== Segment start ==

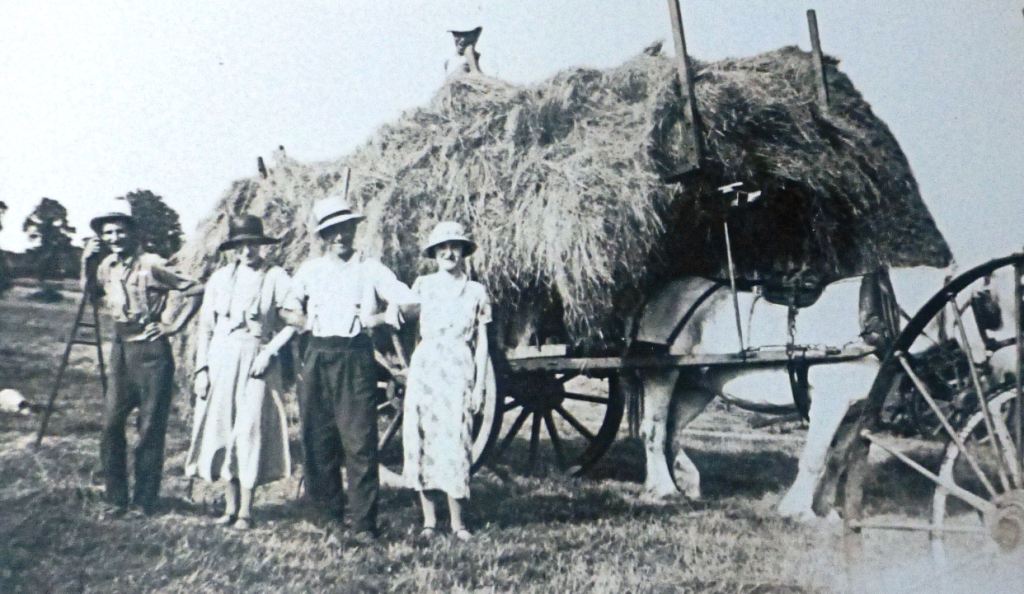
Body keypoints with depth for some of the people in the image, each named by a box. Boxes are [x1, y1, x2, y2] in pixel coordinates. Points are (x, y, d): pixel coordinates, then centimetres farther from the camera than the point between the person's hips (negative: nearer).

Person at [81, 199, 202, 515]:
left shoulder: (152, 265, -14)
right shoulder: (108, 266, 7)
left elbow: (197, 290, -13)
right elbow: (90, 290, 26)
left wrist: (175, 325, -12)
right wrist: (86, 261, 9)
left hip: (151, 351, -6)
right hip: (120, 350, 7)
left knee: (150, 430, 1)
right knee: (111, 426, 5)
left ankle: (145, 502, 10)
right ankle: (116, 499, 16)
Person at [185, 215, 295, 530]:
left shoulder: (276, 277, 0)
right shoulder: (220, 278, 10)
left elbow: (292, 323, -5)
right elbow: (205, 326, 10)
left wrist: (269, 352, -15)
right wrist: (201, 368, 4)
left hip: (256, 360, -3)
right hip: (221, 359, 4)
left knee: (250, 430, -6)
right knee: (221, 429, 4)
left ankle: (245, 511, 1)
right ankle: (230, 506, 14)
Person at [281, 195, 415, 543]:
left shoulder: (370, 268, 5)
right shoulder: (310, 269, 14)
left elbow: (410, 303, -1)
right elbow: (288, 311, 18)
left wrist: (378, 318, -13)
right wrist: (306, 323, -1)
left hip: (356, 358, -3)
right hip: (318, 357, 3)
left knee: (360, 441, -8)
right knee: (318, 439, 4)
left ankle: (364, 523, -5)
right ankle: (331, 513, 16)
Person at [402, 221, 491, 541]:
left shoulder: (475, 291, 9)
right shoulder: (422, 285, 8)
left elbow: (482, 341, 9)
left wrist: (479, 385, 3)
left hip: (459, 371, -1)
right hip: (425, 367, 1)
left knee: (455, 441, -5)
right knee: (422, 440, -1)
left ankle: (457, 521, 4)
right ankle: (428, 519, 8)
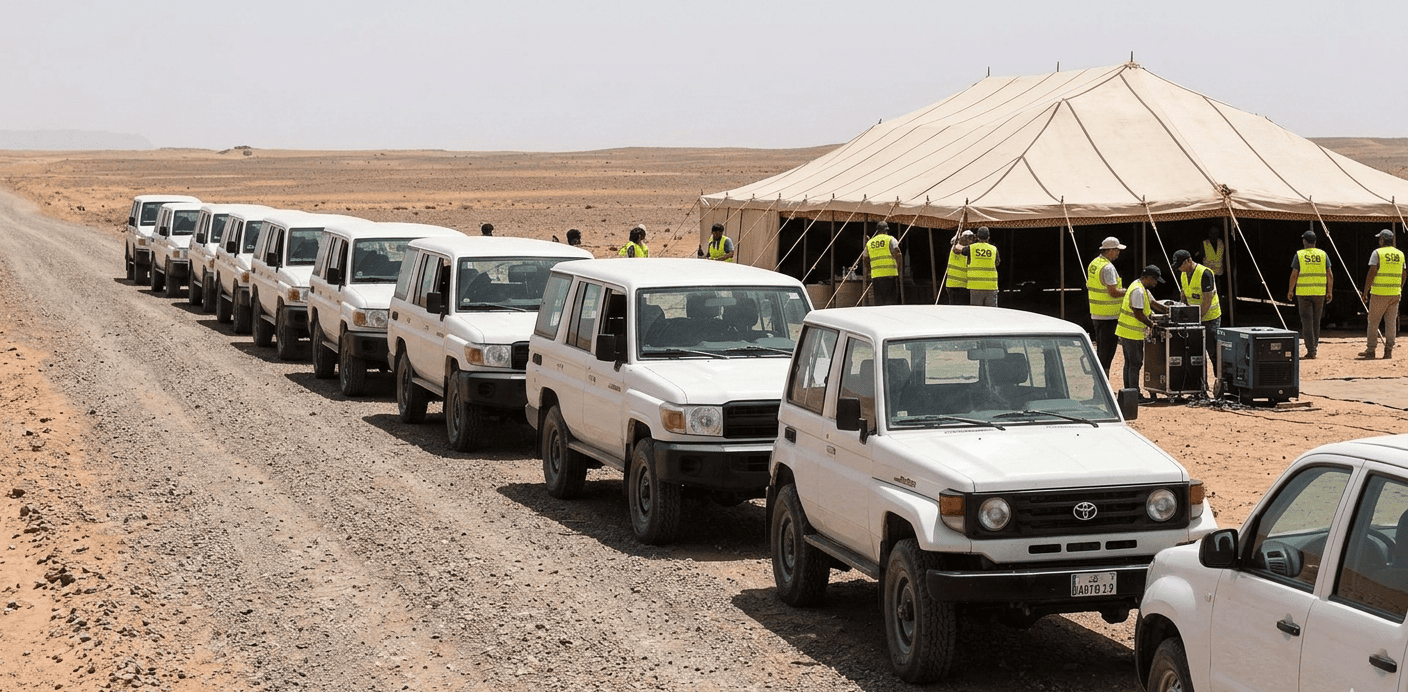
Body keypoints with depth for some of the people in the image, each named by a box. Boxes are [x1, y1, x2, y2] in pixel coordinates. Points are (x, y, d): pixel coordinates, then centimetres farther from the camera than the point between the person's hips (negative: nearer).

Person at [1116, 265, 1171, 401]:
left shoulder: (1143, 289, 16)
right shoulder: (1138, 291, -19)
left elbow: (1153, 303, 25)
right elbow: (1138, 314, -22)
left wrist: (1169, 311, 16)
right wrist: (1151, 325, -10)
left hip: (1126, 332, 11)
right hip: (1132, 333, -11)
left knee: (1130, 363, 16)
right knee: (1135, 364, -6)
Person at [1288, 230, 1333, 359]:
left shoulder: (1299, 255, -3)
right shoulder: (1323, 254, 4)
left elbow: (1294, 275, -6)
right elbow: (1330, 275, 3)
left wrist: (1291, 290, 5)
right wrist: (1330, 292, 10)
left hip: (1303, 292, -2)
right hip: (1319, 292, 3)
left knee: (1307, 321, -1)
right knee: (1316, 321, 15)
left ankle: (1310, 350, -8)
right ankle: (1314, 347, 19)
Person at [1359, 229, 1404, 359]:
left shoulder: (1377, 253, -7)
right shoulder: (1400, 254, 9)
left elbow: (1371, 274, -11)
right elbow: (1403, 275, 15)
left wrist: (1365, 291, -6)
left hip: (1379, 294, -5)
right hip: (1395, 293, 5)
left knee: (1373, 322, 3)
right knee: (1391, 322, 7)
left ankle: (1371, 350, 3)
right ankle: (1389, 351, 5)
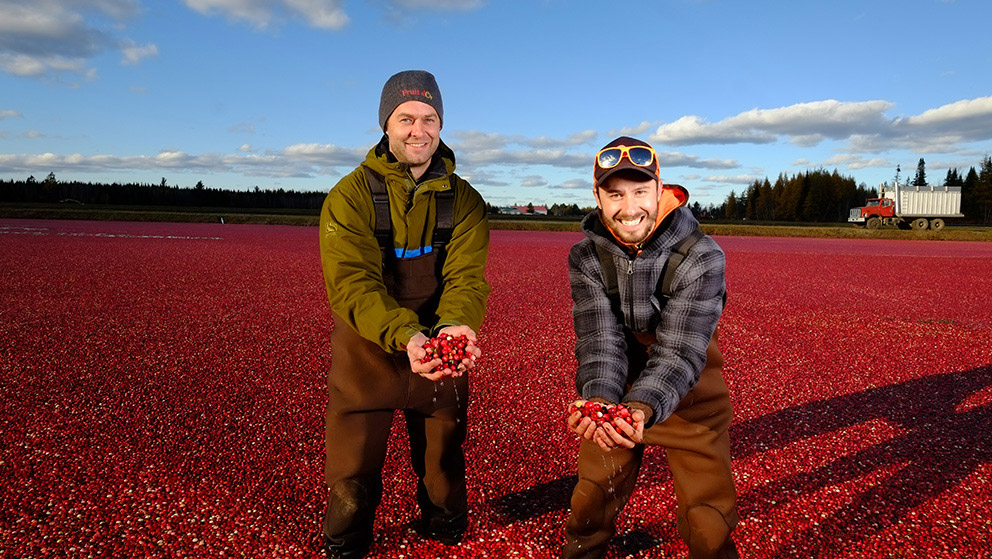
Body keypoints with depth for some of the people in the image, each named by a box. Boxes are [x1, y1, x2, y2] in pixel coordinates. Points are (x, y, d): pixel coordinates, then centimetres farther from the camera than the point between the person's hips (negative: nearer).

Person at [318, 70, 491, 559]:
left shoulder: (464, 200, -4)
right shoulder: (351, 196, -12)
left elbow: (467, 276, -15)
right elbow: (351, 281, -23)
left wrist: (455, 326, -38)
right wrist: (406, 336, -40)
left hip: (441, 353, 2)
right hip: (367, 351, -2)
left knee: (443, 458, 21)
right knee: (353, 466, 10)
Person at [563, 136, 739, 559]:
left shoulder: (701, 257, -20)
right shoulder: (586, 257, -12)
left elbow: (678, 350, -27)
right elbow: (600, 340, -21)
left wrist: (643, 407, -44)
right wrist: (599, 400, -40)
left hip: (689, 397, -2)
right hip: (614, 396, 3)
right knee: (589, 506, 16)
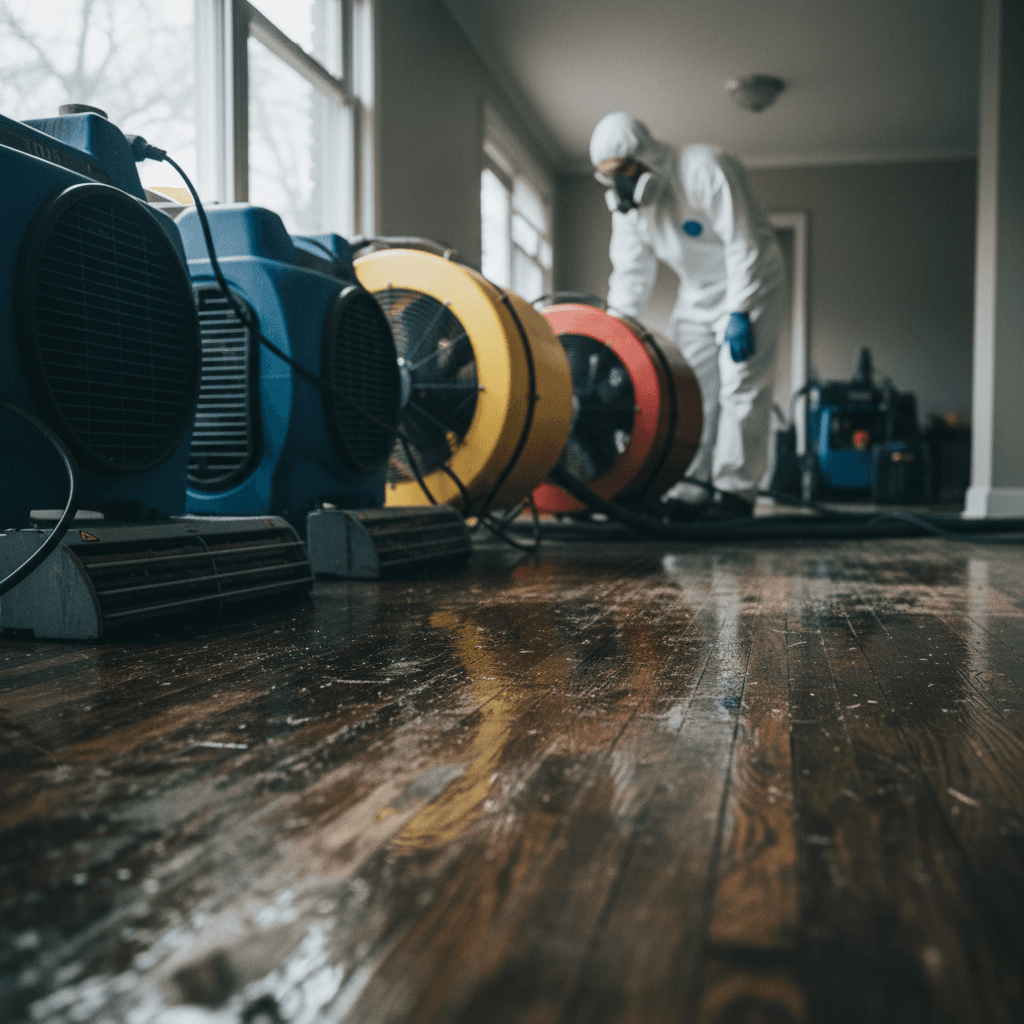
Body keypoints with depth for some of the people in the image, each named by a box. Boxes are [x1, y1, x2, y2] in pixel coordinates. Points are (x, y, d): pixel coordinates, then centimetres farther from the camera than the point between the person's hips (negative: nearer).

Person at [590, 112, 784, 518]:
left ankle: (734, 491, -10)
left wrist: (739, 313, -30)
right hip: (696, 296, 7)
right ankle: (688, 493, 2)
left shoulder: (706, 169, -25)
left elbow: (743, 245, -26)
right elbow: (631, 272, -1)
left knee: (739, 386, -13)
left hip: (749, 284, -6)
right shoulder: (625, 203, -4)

== Segment end ==

▸ **WORK INSTRUCTION**: Output only the lines running from the one containing "left elbow: (467, 276, -15)" to the end of the records, inclusive and exact; skip the pictures.

▸ **EXERCISE RESULT**:
left elbow: (467, 276, -15)
right elbow: (351, 281, -23)
left wrist: (455, 326, -38)
right wrist: (406, 336, -40)
left hip: (441, 353, 2)
right hip: (367, 351, -2)
left knee: (443, 458, 21)
right knee: (353, 466, 10)
Person at [563, 136, 739, 559]:
left shoulder: (701, 257, -20)
right shoulder: (586, 257, -12)
left elbow: (678, 350, -27)
right elbow: (600, 340, -21)
left wrist: (643, 407, -44)
right wrist: (599, 400, -40)
left hip: (689, 397, -2)
right hip: (614, 396, 3)
right knee: (589, 506, 16)
Body keypoints with depth for some of the people in the image, each named by a box. Boxes are [x1, y1, x2, y2] in pixel coordinates. Points are (x, y, d): pixel coordinates, then centimetres farther from the camera than the point between the person's hips (negative: nearer).

Person at [590, 112, 784, 518]:
left ankle: (734, 491, -10)
left wrist: (739, 313, -30)
right hip: (696, 296, 7)
right ankle: (688, 493, 2)
left shoulder: (706, 169, -25)
left elbow: (743, 245, -26)
right elbow: (631, 272, -1)
left knee: (739, 386, -13)
left hip: (749, 284, -6)
right shoulder: (625, 203, -4)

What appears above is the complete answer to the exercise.